La menzogna

Dare una definizione di menzogna non risulta affatto semplice: da tempo studiosi e filosofi, come in passato Platone, Niccolò Machiavelli e Thomas Hobbes, tentano di identificare il vero significato di questa parola e ancora oggi non se ne ha una definizione univoca, sebbene l’uomo sia quotidianamente  a contatto con essa.

    Per definire la bugia è necessario prima di tutto differenziare la finzione dalla menzogna: la maschera è finta, mentre la parrucca è falsa, poiché la maschera esibisce i segni del suo non essere vera, invece la parrucca vuole essere creduta per quello che non è. Ciò vuol dire che una cosa finta, a differenza di una bugia, non vuole mostrarsi per ciò che non è, cioè per qualcosa di vero. Rientrano, quindi, nella finzione la letteratura, le fiction televisive, la satira e il teatro. Nell’analizzare la menzogna è necessario prendere in considerazione non solo l’autore di una bugia ma anche il suo destinatario. Sarebbe curioso chiamare bugiardi gli attori: il loro pubblico, ovvero il destinatario, è d’accordo di lasciarsi ingannare per qualche tempo. Nella definizione di menzogna di Paul Ekman, noto psicologo e pioniere degli studi sulla comunicazione non verbale, una persona intende trarre in inganno un’altra deliberatamente, senza avvertire delle sue intenzioni e senza che il destinatario dell’inganno glielo abbia esplicitamente chiesto. La menzogna è anche diversa dall’errore: come affermato dallo psicologo italiano Luigi Anolli in Mentire (Bologna, Il Mulino, 2003), “nell’errore diciamo il falso per ignoranza, perché non conosciamo lo stato delle cose e, quindi, chi fa un’affermazione falsa, prima dice il falso senza esserne consapevole pensando di dire il vero e poi scopre il vero; invece, chi dice una menzogna, prima conosce il vero e poi dice il falso”. Perciò, per dire una menzogna, occorre che si realizzino tre condizioni:

a)     la falsità del contenuto di quanto è detto;

b)     la consapevolezza dell’autore di tale falsità;

c)     lintenzione di ingannare il destinatario in modo da fargli assumere false credenze sullo stato delle cose o da impedirgli di conoscere il vero.
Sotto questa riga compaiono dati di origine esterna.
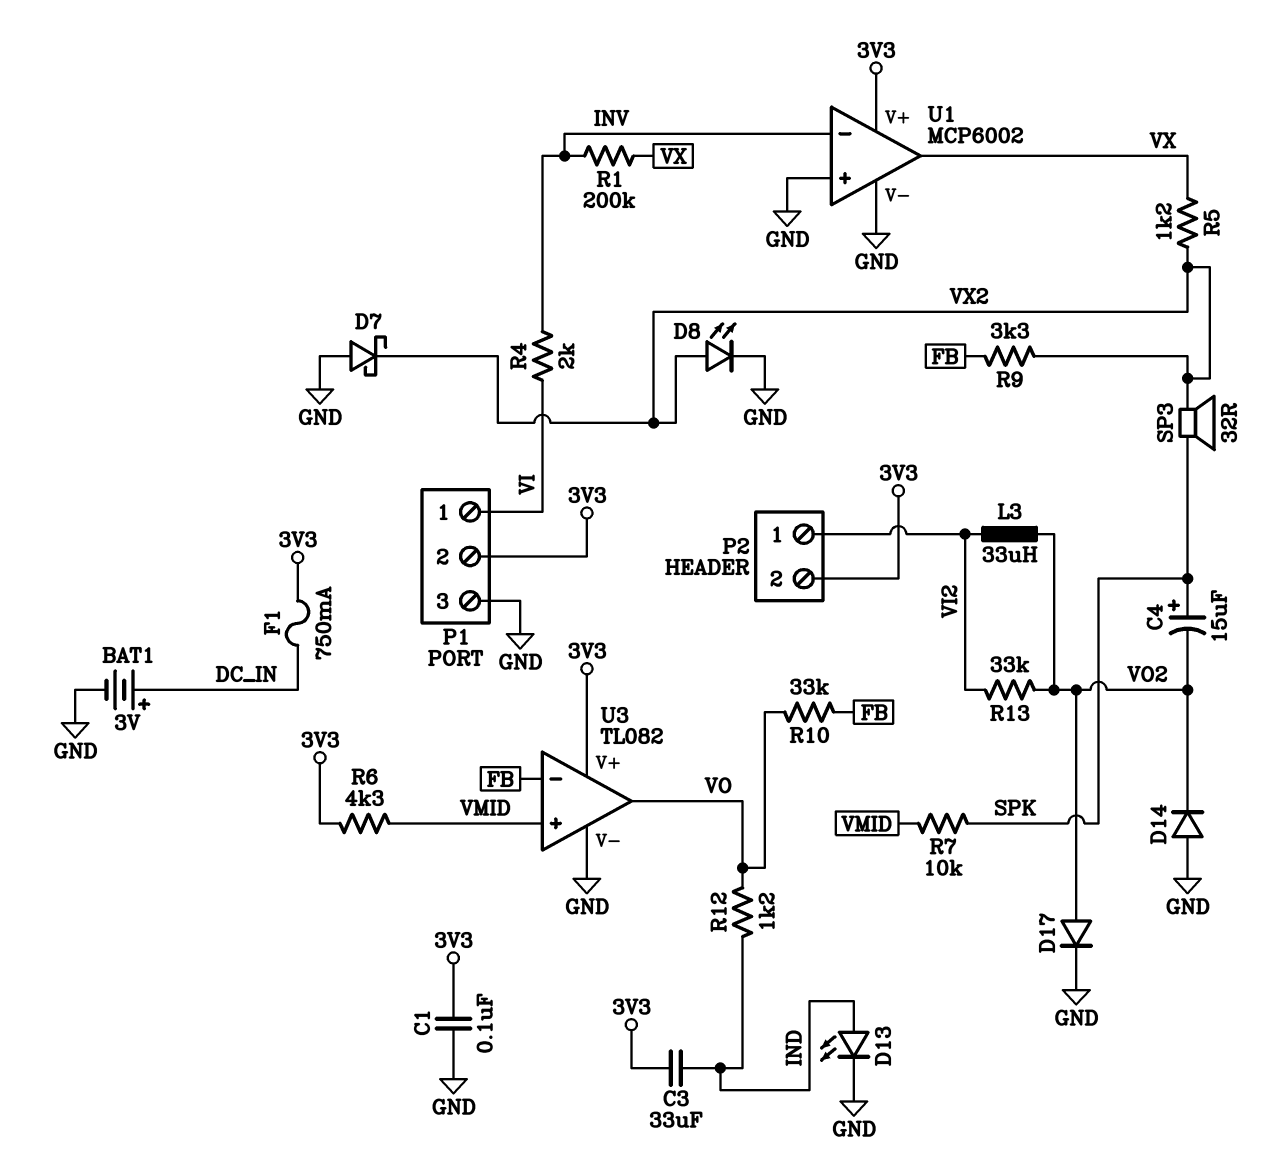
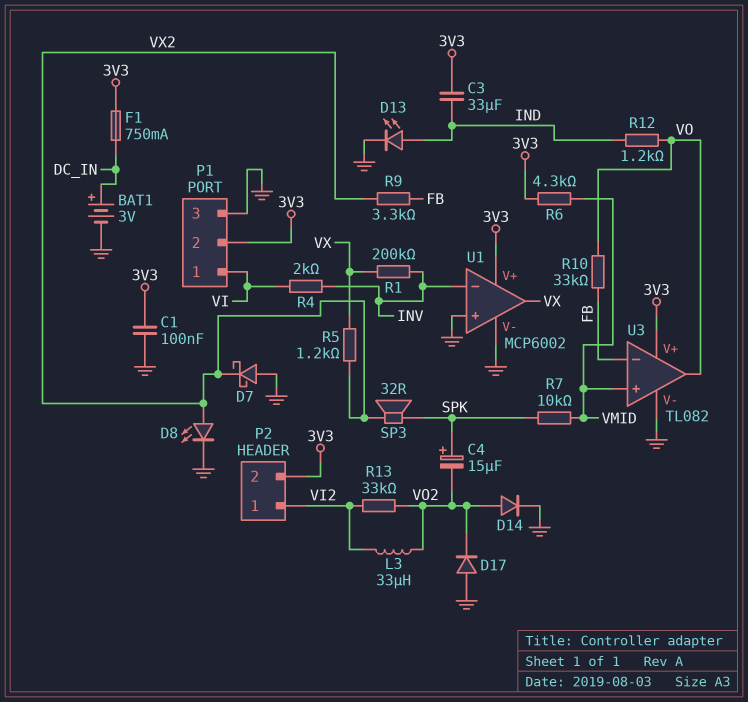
D14: diode (A GND, K VO2) -> diode (A VO2, K GND)
D17: diode (A VO2, K GND) -> diode (A GND, K VO2)

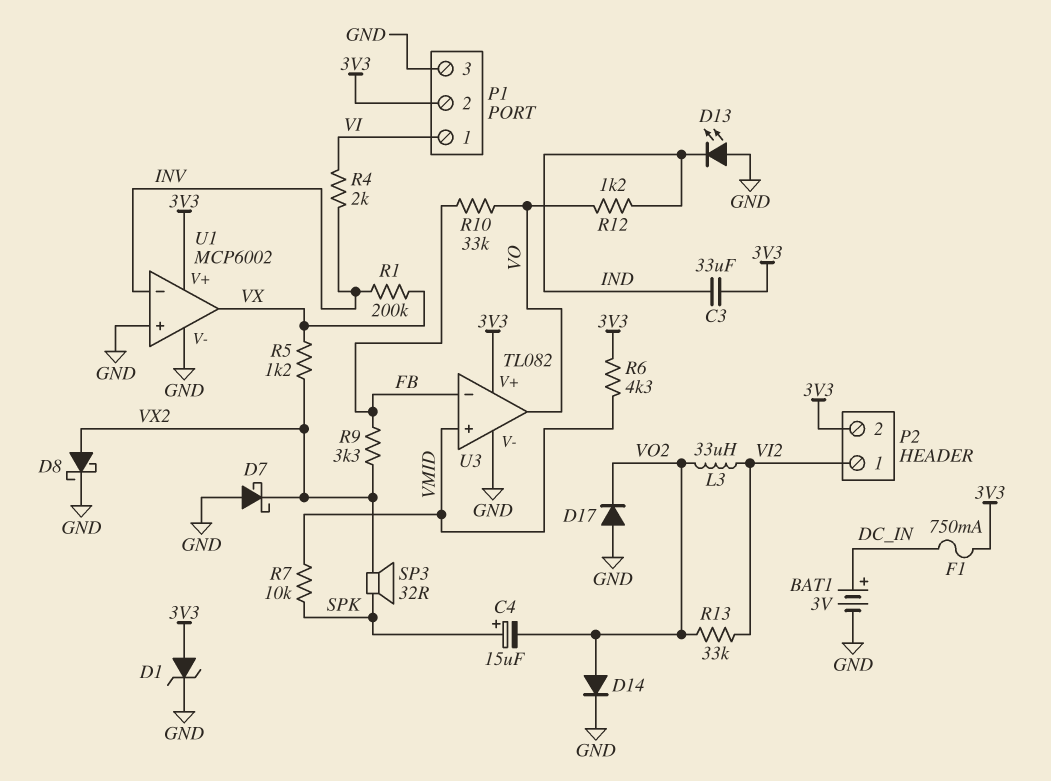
C1: 100nF (3V3, GND) -> none
D1: none -> zener (A 3V3, K GND)
D8: LED (A VX2, K GND) -> schottky (A VX2, K GND)
D13: LED (A IND, K GND) -> LED (A GND, K IND)

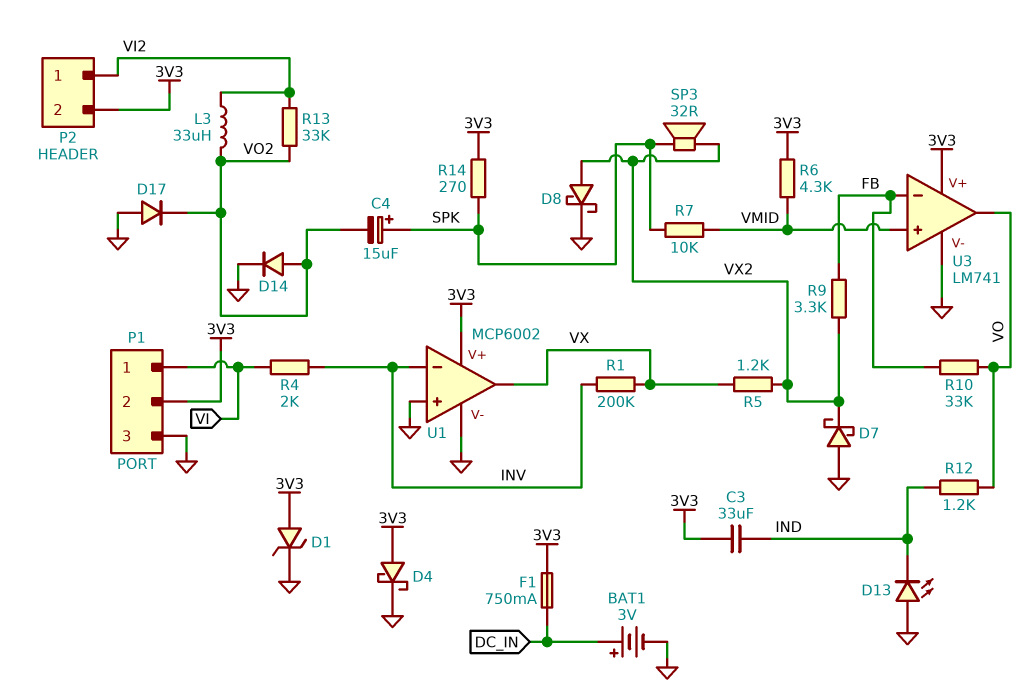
D4: none -> schottky (A 3V3, K GND)
R14: none -> 270 (3V3, SPK)
U3: TL082 -> LM741

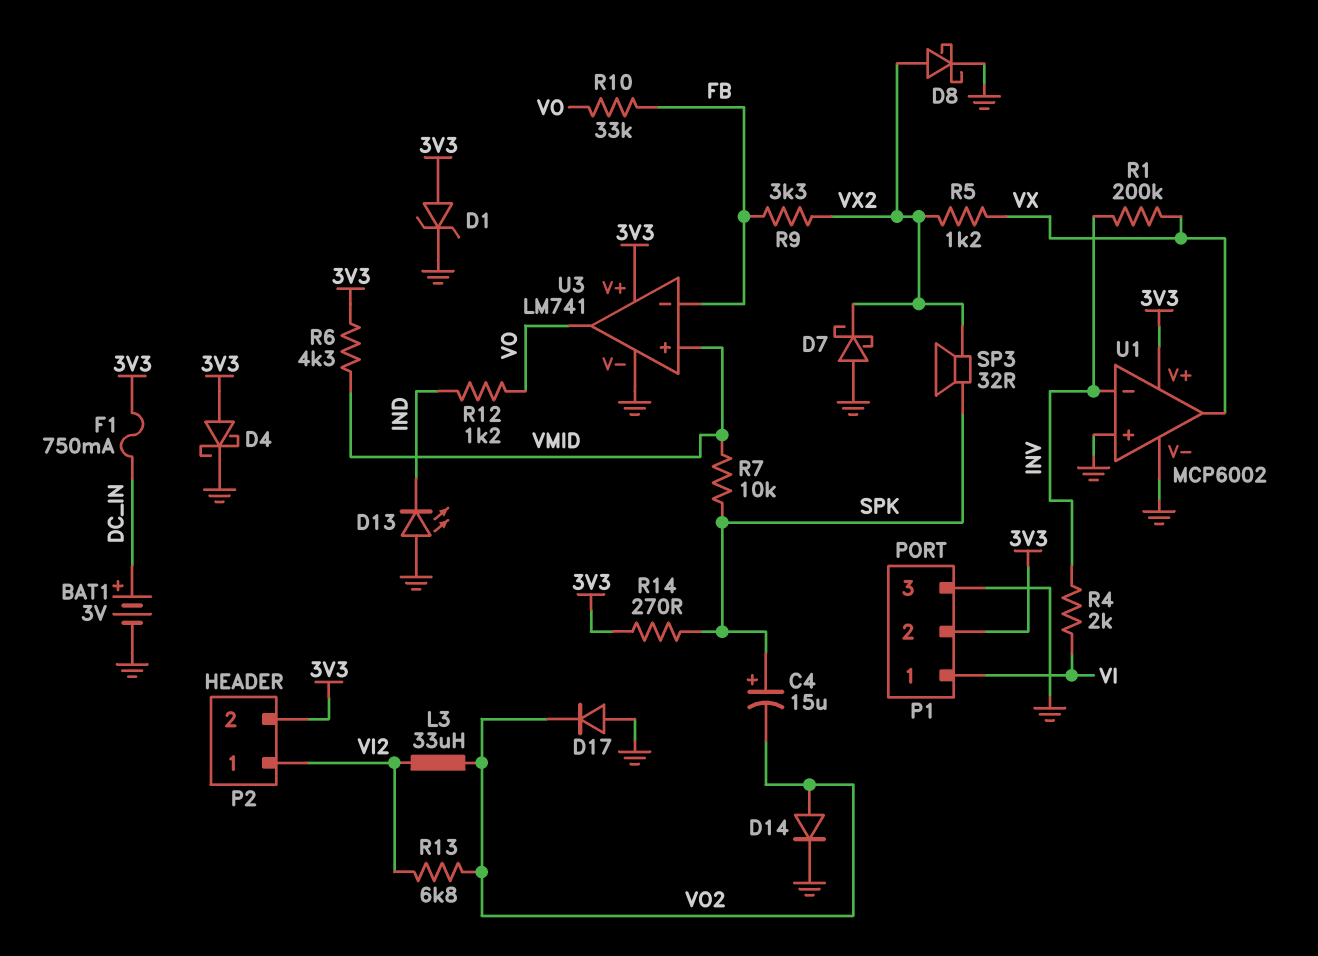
C3: 33uF (3V3, IND) -> none
R13: 33k (VI2, VO2) -> 6.8k (VI2, VO2)

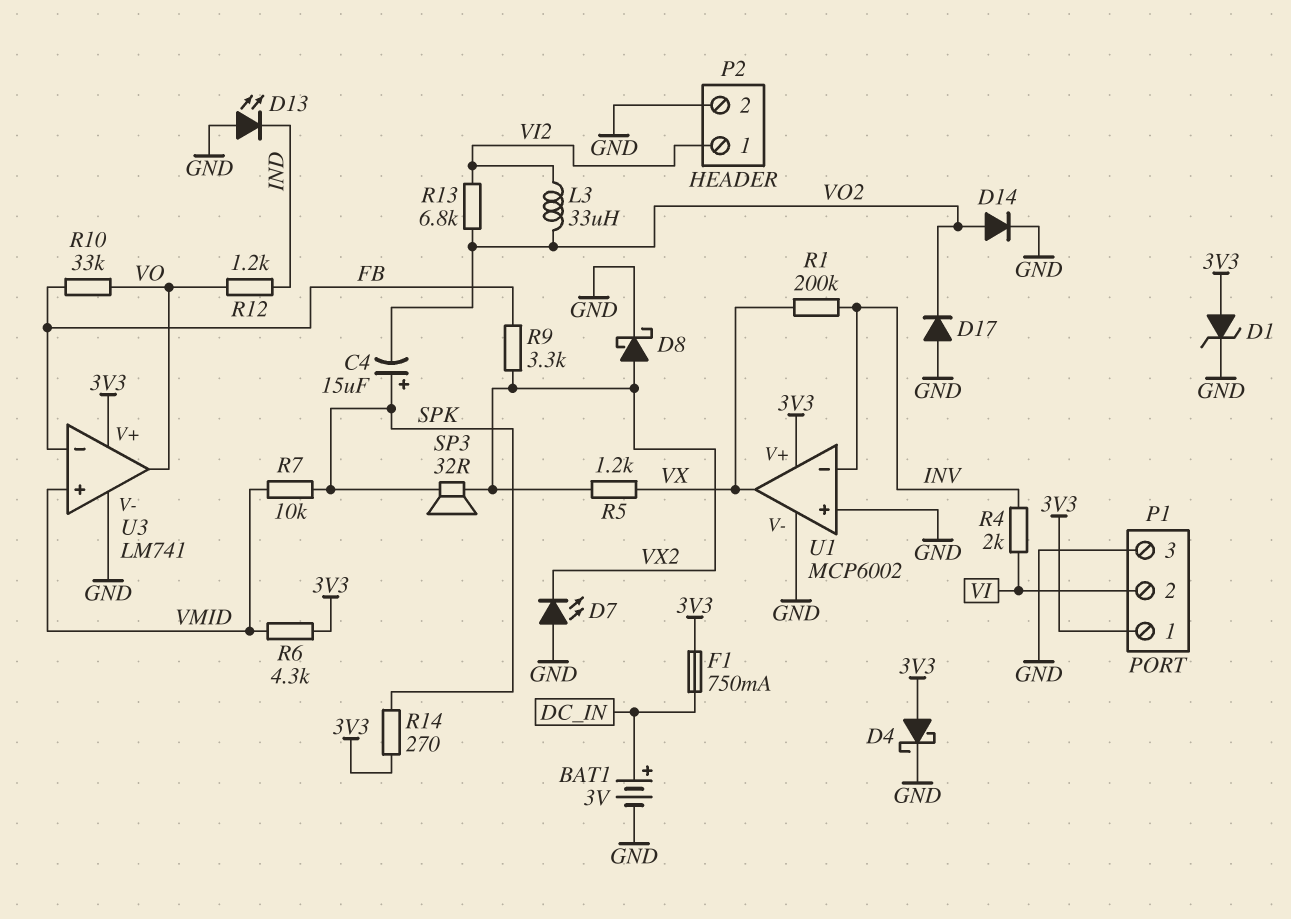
D7: schottky (A GND, K VX2) -> LED (A GND, K VX2)
P1 pin 1: VI -> 3V3
P1 pin 2: 3V3 -> VI
P2 pin 2: 3V3 -> GND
    Secondo Ekman, ci sono due modi principali di mentire: dissimulare, ovvero nascondere delle informazioni senza aggiungere nulla di falso, e falsificare, quindi non solo tacere l’informazione ma presentare un’informazione falsa come se fosse vera. Anche il segreto potrebbe essere considerato una forma di dissimulazione: il segreto è una conoscenza che non si vuole far sapere a qualcuno perché ci si sente in diritto di occultarla. Questo diritto a detenere un segreto può riguardare ambiti della vita sociale (segreto di Stato e segreto professionale) e privata, come nel caso di un medico che è tenuto a mantenere la privacy sulla salute dei propri pazienti.

    Gli esperti del settore non sono d’accordo se considerare anche la dissimulazione una forma di menzogna. Tuttavia, secondo molti di loro, in quanto omissione di informazione, la dissimulazione è un inganno e quindi una menzogna a tutti gli effetti: Ekman afferma che “se il medico non dice al paziente che la sua malattia è incurabile, […] se il poliziotto non informa il sorvegliato speciale che c’è un microfono nascosto che registra la sua conversazione con l’avvocato, in tutti questi casi non vengono trasmesse informazioni false, ma ognuno di questi è un esempio che corrisponde alla mia definizione di menzogna”. In questi casi i destinatari non hanno chiesto di essere tratti in inganno, a meno che l’autore della menzogna sia stato preavvertito o autorizzato dalla controparte: se il paziente chiede al medico di non dirgli se il responso è sfavorevole, l’occultamento dell’informazione non è più una menzogna.